The show's 2023 "revisal" production generated a new cast recording in 2025.

==Response==
The musical garnered mixed reviews and lost money despite a run of 300 performances. As theatre historian Ken Mandelbaum noted, How to Succeed in Business Without Really Trying had opened five months earlier with a similar, but more palatable, story.
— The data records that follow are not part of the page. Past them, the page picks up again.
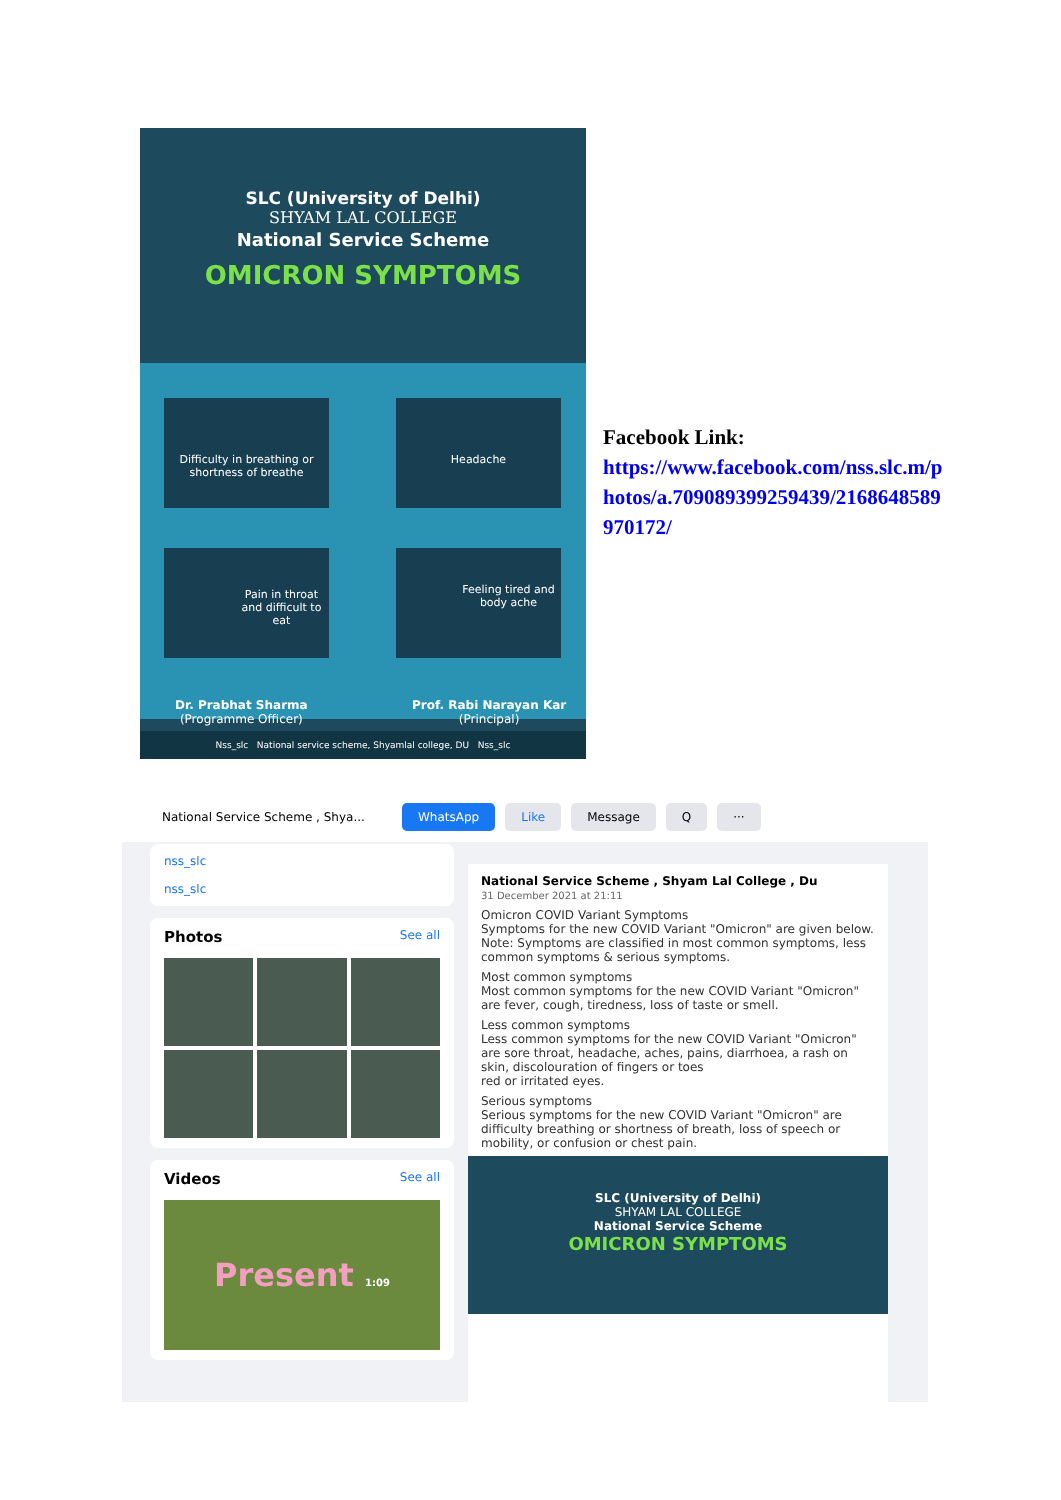SLC (University of Delhi)
SHYAM LAL COLLEGE
National Service Scheme
OMICRON SYMPTOMS
Difficulty in breathing or shortness of breathe
Headache
Pain in throat and difficult to eat
Feeling tired and body ache
Dr. Prabhat Sharma
(Programme Officer)
Prof. Rabi Narayan Kar
(Principal)
Nss_slc National service scheme, Shyamlal college, DU Nss_slc
Facebook Link:
https://www.facebook.com/nss.slc.m/photos/a.709089399259439/2168648589970172/
National Service Scheme , Shya... WhatsApp Like Message Q ···
nss_slc
nss_slc
Photos See all
Videos See all
Present 1:09
National Service Scheme , Shyam Lal College , Du
31 December 2021 at 21:11
Omicron COVID Variant Symptoms
Symptoms for the new COVID Variant "Omicron" are given below.
Note: Symptoms are classified in most common symptoms, less common symptoms & serious symptoms.
Most common symptoms
Most common symptoms for the new COVID Variant "Omicron" are fever, cough, tiredness, loss of taste or smell.
Less common symptoms
Less common symptoms for the new COVID Variant "Omicron" are sore throat, headache, aches, pains, diarrhoea, a rash on skin, discolouration of fingers or toes
red or irritated eyes.
Serious symptoms
Serious symptoms for the new COVID Variant "Omicron" are difficulty breathing or shortness of breath, loss of speech or mobility, or confusion or chest pain.
SLC (University of Delhi)
SHYAM LAL COLLEGE
National Service Scheme
OMICRON SYMPTOMS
J. Pierrepont Finch is a much more "cuddly betrayer... and audiences were less willing to confront Wholesale's unflinching portrayal of Harry's little world of "men and ulcers on parade... that shouldn't detract from the fact that it was a daring and distinctive musical.".

Howard Taubman of The New York Times wrote that the show generated a "lot of momentum" and added, "It is spirited in its appreciation of the garment-trade milieu, and both winning and tearfully sentimental in its treatment of Jewish folks and some of their Bronx folkways." He thought the score was pleasant, using "folklife motifs to distill the flavor of Jewish life." Saving the most lavish praise for last, he wrote that Streisand was the "evening's find... a girl with an oafish expression, a loud irascible voice and an arpeggiated laugh. Miss Streisand is a natural comedienne."

The Time critic observed, "Wholesale relies heavily on Jewish folk and speech ways. But as comedy, Jewish dialect is in awkward transition, no longer funny and not yet English. Harold Rome's score is drab and his lyrics resemble either singing dialogue or nursery rhymes... Harold Lang and Sheree North make a scorching sex rite out of 'What's In It for Me?'... Barbra Streisand trips the show into stray laughs. For the rest, Wholesale is as quiet as Seventh Avenue on Yom Kippur."